── Records to use ──
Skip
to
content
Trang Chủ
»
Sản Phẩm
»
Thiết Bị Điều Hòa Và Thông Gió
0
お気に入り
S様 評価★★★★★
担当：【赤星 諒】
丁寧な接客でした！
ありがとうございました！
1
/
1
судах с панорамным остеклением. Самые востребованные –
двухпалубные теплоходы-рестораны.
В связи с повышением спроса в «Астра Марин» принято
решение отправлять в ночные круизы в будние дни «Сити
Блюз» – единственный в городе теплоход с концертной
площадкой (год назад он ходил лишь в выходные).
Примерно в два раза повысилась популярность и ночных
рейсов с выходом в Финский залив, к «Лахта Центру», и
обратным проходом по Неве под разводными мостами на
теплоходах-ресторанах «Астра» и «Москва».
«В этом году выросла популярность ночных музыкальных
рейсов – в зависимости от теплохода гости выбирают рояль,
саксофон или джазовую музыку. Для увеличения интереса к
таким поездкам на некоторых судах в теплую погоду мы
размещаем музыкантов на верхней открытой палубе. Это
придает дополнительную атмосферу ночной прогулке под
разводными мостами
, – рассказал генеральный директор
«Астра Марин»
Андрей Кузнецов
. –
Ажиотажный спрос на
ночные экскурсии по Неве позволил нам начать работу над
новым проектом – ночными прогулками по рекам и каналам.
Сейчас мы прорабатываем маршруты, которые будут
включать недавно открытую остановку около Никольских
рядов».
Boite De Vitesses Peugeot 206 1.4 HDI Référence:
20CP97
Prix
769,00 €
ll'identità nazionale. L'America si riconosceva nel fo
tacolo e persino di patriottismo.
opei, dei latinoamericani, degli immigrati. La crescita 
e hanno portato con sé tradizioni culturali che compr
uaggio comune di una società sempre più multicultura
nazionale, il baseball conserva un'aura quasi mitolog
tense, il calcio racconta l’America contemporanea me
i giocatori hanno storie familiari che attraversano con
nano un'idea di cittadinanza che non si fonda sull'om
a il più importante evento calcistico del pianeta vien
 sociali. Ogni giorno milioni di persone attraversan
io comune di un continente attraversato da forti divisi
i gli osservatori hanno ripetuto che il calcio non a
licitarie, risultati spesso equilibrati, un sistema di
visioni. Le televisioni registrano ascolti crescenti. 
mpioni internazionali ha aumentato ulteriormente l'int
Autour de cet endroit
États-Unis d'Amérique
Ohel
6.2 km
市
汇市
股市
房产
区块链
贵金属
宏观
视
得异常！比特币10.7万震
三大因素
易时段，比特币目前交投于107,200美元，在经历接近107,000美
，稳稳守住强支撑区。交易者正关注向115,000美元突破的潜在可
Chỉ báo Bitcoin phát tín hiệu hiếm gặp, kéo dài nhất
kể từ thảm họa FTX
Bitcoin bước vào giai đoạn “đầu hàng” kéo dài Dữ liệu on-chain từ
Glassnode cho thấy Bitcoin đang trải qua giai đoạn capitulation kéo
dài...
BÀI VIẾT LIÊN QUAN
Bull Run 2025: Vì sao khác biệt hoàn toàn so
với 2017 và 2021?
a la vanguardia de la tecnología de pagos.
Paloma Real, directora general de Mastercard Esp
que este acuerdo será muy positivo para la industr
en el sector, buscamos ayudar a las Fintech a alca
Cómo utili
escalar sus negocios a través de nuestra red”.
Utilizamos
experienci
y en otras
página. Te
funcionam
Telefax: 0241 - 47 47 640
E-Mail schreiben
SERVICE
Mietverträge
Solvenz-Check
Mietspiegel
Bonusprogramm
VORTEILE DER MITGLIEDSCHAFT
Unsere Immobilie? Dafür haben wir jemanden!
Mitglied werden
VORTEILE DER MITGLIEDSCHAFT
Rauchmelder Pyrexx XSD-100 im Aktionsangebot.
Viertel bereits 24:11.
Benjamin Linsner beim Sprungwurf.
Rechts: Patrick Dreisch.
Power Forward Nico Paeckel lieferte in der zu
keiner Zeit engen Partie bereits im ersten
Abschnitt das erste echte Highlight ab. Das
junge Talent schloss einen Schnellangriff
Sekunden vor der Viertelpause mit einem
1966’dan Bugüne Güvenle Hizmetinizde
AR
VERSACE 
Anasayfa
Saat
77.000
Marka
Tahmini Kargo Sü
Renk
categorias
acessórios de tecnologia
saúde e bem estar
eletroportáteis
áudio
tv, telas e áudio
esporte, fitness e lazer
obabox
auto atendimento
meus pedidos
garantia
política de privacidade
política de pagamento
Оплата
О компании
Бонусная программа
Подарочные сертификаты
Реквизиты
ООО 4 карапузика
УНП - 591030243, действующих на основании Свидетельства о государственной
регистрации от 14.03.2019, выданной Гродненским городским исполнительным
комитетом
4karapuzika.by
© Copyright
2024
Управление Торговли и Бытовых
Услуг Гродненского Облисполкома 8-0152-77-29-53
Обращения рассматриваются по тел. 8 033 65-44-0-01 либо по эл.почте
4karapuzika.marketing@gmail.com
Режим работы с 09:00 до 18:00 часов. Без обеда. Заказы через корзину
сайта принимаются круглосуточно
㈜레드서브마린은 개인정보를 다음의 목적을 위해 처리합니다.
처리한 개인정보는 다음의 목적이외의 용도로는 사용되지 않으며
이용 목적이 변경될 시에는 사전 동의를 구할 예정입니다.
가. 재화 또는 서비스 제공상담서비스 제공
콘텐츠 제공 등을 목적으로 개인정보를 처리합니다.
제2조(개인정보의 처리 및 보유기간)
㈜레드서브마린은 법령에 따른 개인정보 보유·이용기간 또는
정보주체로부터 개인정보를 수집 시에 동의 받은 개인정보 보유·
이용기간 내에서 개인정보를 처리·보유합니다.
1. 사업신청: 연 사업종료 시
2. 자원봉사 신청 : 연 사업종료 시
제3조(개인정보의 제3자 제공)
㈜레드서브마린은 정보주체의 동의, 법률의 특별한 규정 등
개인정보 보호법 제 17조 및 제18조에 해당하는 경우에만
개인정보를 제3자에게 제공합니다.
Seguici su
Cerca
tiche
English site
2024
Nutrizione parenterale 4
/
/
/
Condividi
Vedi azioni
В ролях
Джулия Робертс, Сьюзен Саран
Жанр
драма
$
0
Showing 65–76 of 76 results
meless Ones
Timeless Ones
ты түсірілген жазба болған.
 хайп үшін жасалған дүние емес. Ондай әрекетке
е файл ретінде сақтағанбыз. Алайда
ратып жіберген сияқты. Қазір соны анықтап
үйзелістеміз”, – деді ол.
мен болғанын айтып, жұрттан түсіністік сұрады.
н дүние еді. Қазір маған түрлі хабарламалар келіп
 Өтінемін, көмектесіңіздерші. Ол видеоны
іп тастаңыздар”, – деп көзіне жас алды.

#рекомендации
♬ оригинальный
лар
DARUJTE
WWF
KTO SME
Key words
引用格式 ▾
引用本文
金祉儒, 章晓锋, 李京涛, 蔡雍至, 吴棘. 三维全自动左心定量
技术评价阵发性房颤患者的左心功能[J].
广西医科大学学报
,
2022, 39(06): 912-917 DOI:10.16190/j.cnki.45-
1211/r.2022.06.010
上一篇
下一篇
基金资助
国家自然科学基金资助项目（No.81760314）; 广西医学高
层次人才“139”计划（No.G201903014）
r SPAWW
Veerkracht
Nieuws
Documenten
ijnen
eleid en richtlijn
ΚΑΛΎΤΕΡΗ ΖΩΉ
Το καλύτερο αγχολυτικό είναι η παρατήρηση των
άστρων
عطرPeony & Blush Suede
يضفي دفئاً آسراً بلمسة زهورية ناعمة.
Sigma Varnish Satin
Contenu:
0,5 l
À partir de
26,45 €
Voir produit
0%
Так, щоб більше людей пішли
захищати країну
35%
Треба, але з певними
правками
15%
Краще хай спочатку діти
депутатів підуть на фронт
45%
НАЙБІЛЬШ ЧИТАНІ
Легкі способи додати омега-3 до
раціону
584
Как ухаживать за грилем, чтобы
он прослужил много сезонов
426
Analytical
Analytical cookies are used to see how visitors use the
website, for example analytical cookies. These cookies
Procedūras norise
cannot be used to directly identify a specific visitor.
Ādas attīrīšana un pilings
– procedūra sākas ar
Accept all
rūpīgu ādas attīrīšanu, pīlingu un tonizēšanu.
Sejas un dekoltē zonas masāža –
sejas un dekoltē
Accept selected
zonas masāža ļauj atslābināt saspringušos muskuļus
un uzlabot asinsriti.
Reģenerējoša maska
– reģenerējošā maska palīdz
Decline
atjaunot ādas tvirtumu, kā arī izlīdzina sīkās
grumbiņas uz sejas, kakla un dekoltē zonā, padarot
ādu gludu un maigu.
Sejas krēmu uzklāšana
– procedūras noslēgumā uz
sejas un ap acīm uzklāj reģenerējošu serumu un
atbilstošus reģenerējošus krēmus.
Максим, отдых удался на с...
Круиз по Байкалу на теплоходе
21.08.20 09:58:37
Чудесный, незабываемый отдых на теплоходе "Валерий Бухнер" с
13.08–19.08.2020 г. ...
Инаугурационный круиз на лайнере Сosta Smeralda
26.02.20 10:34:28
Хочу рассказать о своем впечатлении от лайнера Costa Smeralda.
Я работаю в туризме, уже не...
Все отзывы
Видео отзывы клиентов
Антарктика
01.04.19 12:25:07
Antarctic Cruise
───
_Assignment_
From the line holding "ありがとうございました！" to the line holding "популярность ночных музыкальных", inclusive, restate each line above exactly as written.

_Response to this task_
ありがとうございました！
1
/
1
судах с панорамным остеклением. Самые востребованные –
двухпалубные теплоходы-рестораны.
В связи с повышением спроса в «Астра Марин» принято
решение отправлять в ночные круизы в будние дни «Сити
Блюз» – единственный в городе теплоход с концертной
площадкой (год назад он ходил лишь в выходные).
Примерно в два раза повысилась популярность и ночных
рейсов с выходом в Финский залив, к «Лахта Центру», и
обратным проходом по Неве под разводными мостами на
теплоходах-ресторанах «Астра» и «Москва».
«В этом году выросла популярность ночных музыкальных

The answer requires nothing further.